[Opening Material provided section]
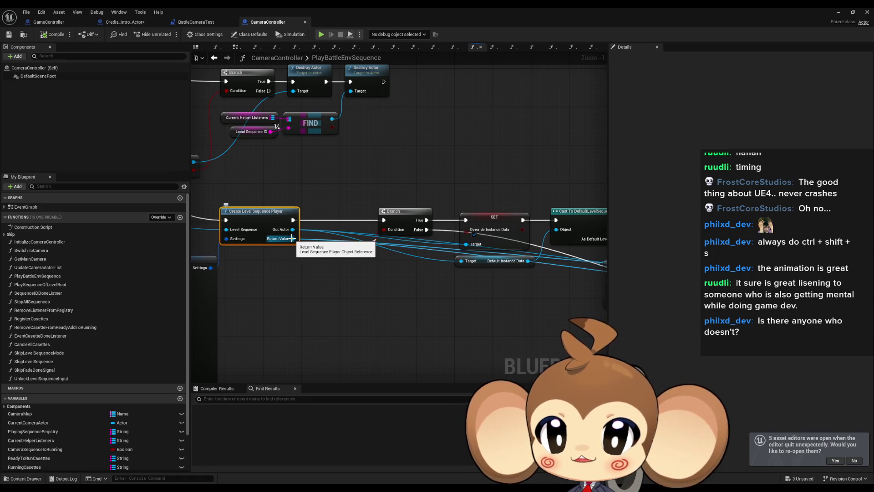
scroll(291, 238, down, 3)
scroll(395, 272, up, 2)
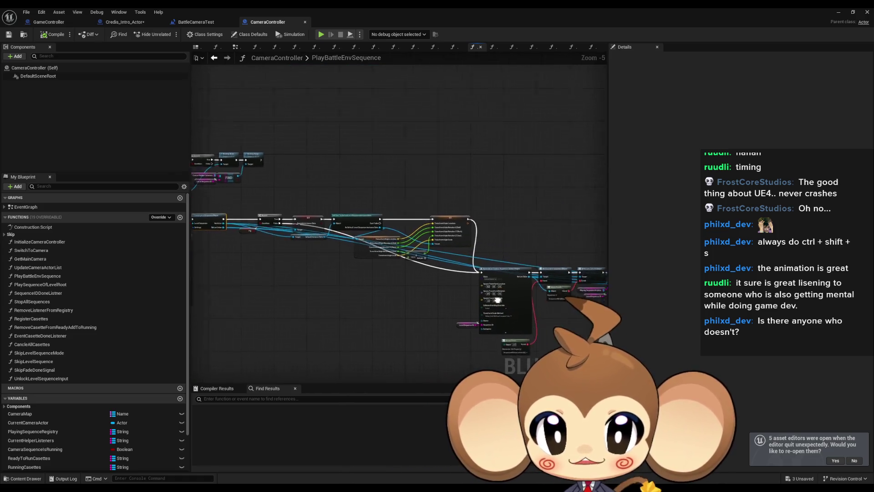
drag(396, 271, 531, 246)
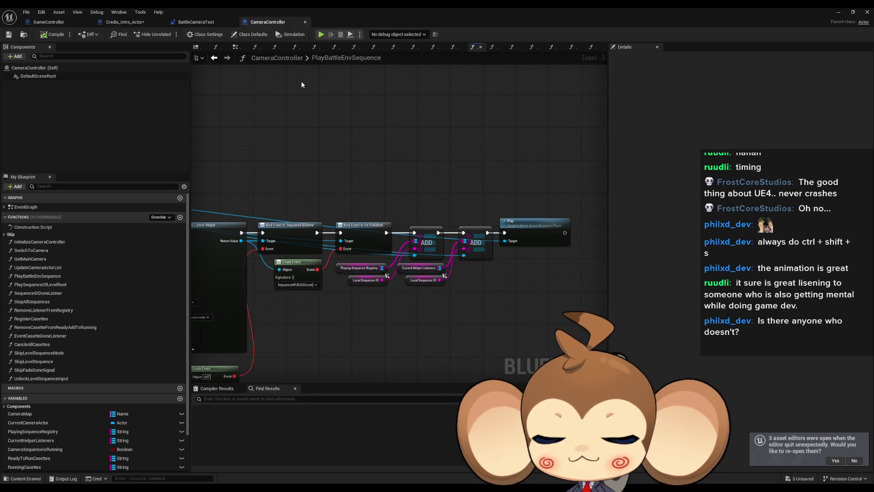
click(127, 25)
Add a Play node fed by the Create Level Sequence Player's Return Value
mouse_move(489, 299)
mouse_down()
mouse_move(503, 300)
mouse_move(509, 261)
mouse_move(488, 286)
mouse_up()
text(play)
key(Return)
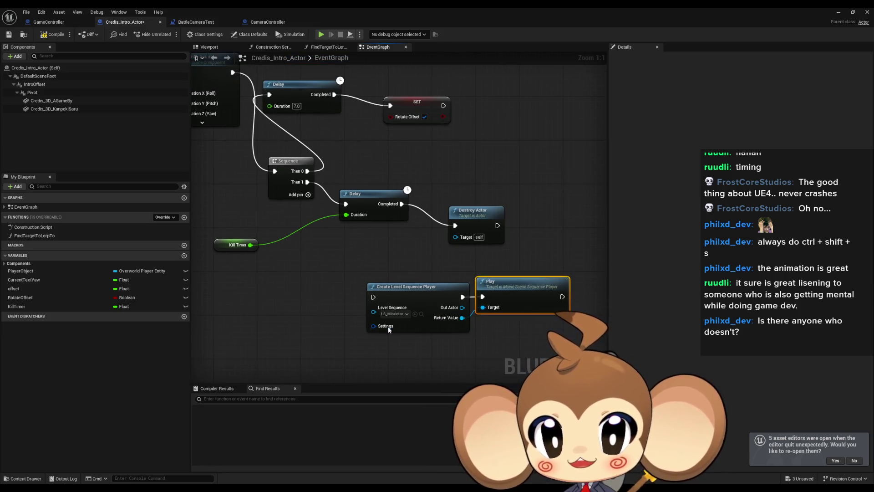
Check CameraController's Make Movie Scene Sequence Playback Settings node, then close BattleCameraTest
click(248, 22)
drag(454, 182, 454, 208)
scroll(389, 236, up, 3)
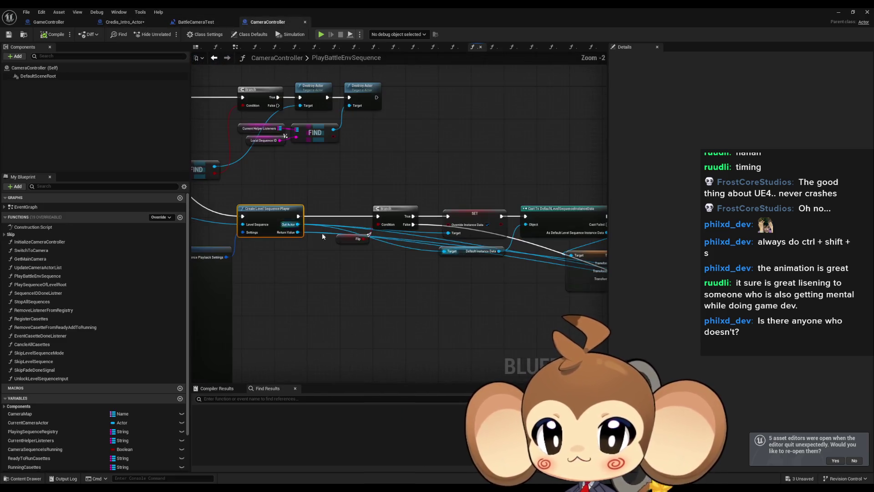
drag(384, 180, 395, 148)
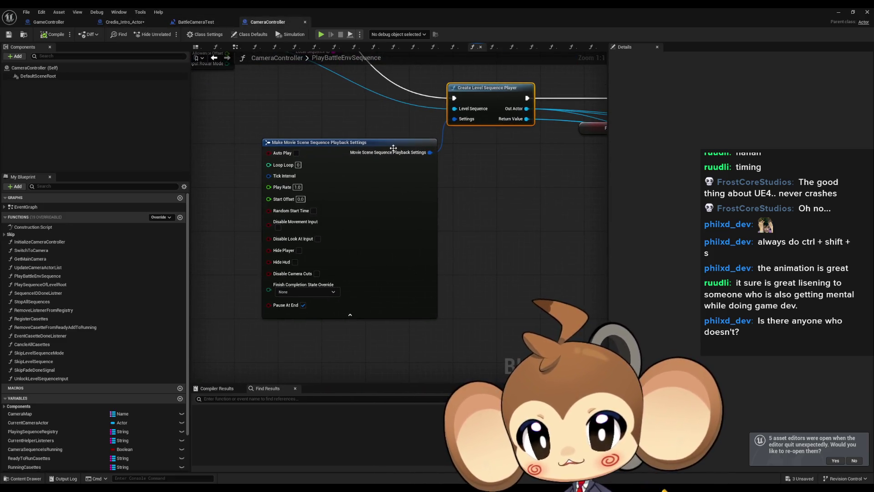
click(394, 190)
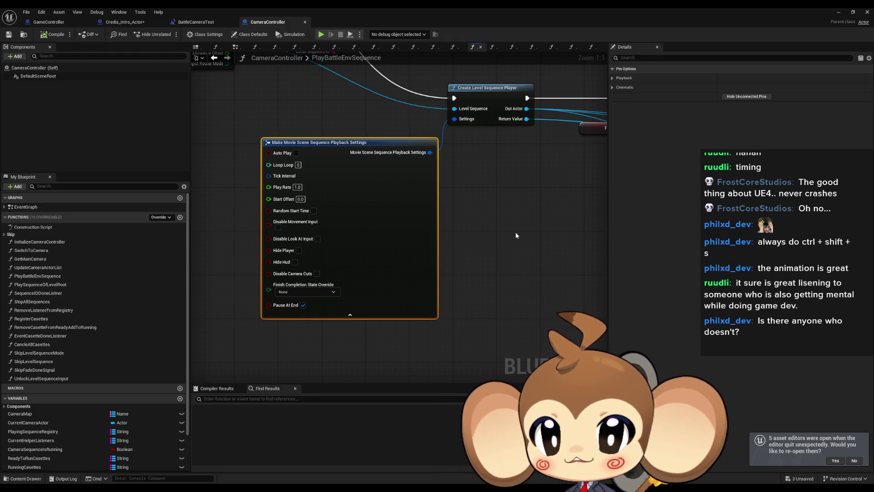
click(198, 24)
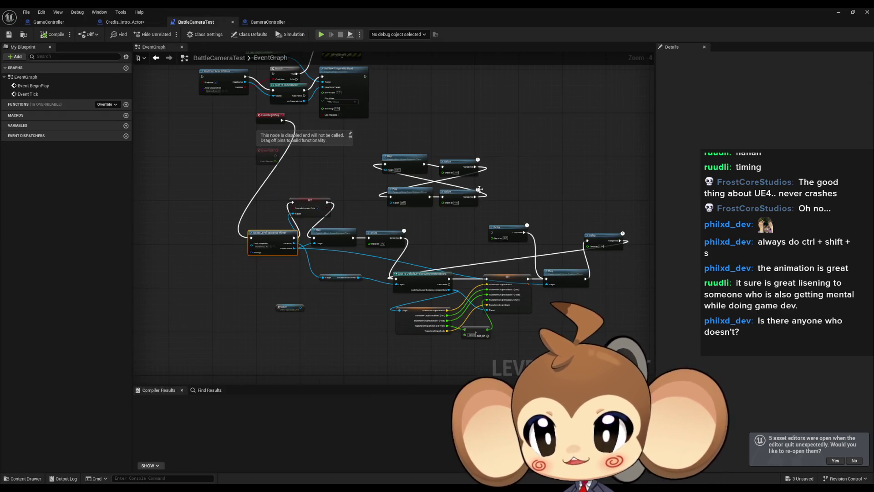
middle_click(202, 23)
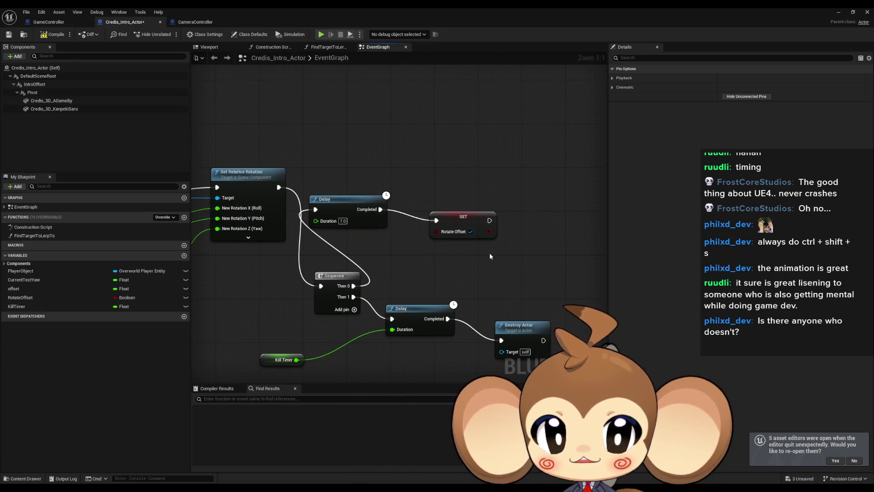
Wire Delay Completed into Create Level Sequence Player and disconnect Destroy Actor
click(259, 323)
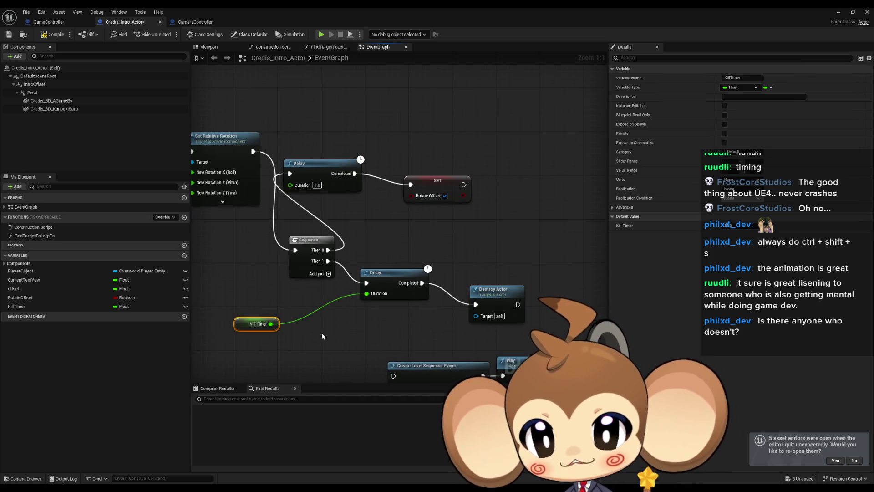
mouse_move(369, 221)
mouse_down()
mouse_move(448, 239)
mouse_move(423, 217)
mouse_up()
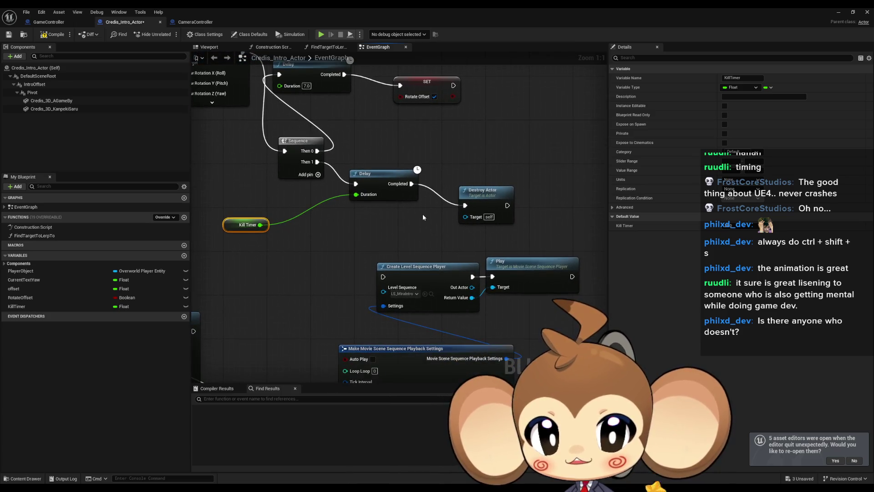
mouse_move(383, 276)
mouse_down()
mouse_move(450, 195)
mouse_move(412, 183)
mouse_up()
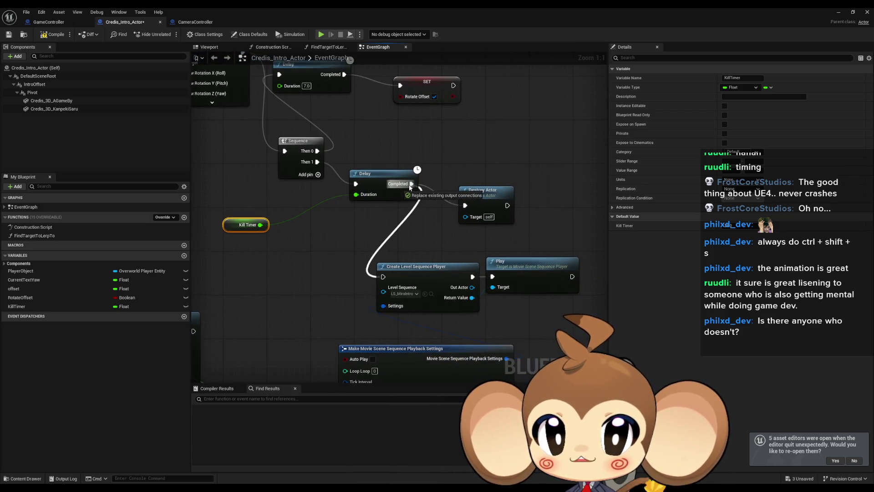
drag(465, 206, 572, 277)
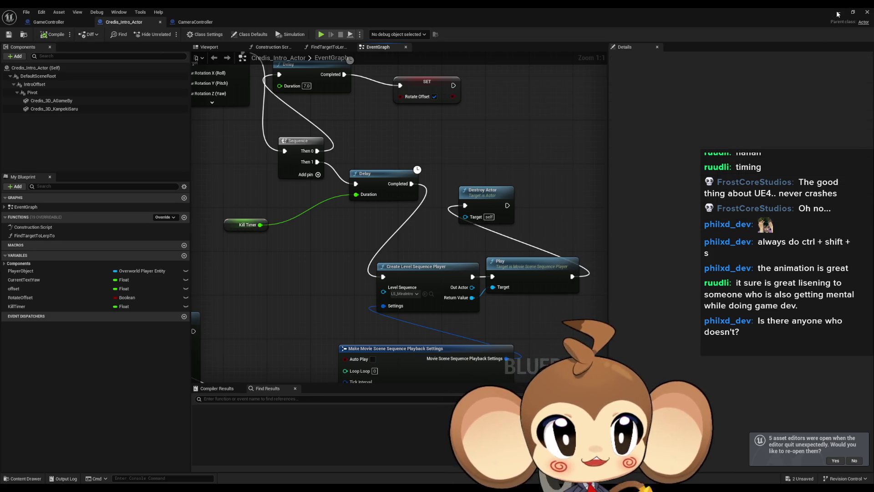
key(alt+Tab)
Save LS_MiraIntro and StartArea, then run and stop a play test
click(493, 344)
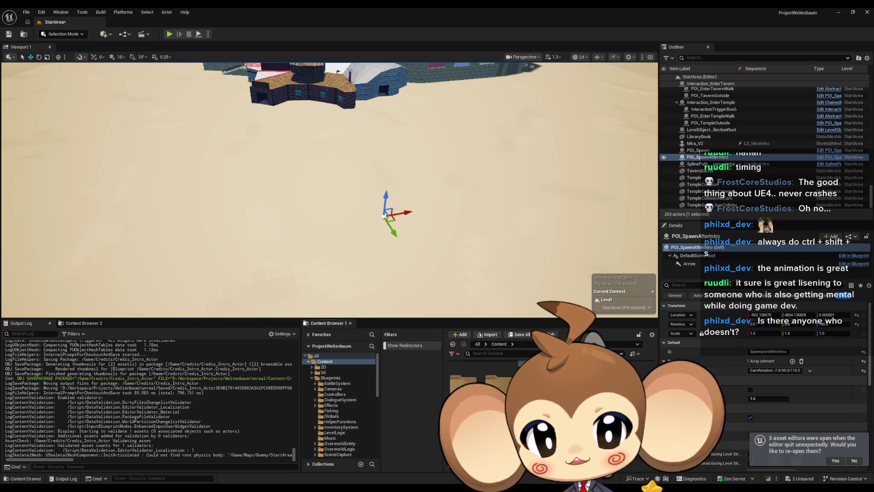
key(ctrl+shift+s)
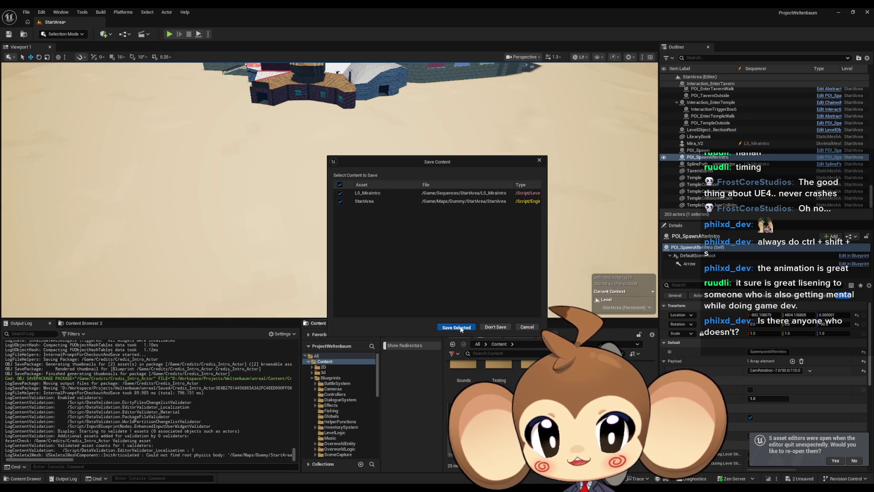
click(456, 326)
click(170, 34)
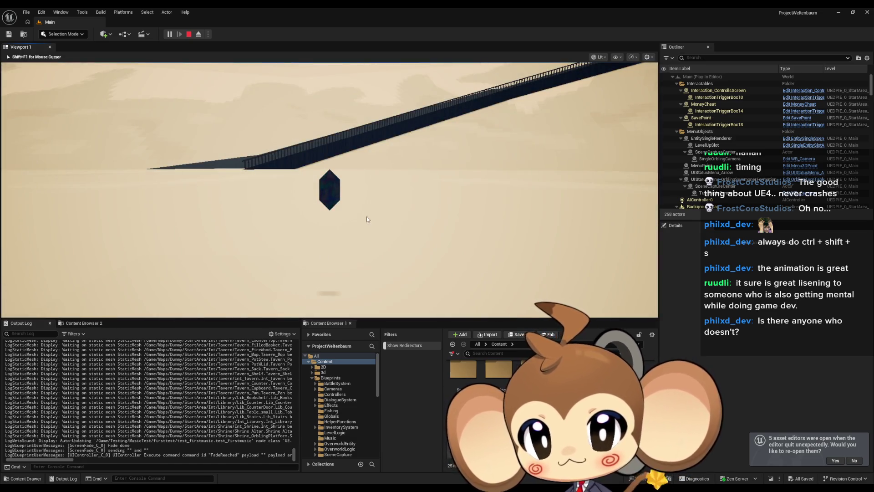
click(189, 34)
[Closing Material provided section]
• Work to complete:
Where the line containing "mouse_move(369, 221)" appears in the entries above, start there and set down every line exactly through the last one, inclusive; omit pictures.

• Completed exercise:
mouse_move(369, 221)
mouse_down()
mouse_move(448, 239)
mouse_move(423, 217)
mouse_up()
mouse_move(383, 276)
mouse_down()
mouse_move(450, 195)
mouse_move(412, 183)
mouse_up()
drag(465, 206, 572, 277)
key(alt+Tab)
Save LS_MiraIntro and StartArea, then run and stop a play test
click(493, 344)
key(ctrl+shift+s)
click(456, 326)
click(170, 34)
click(189, 34)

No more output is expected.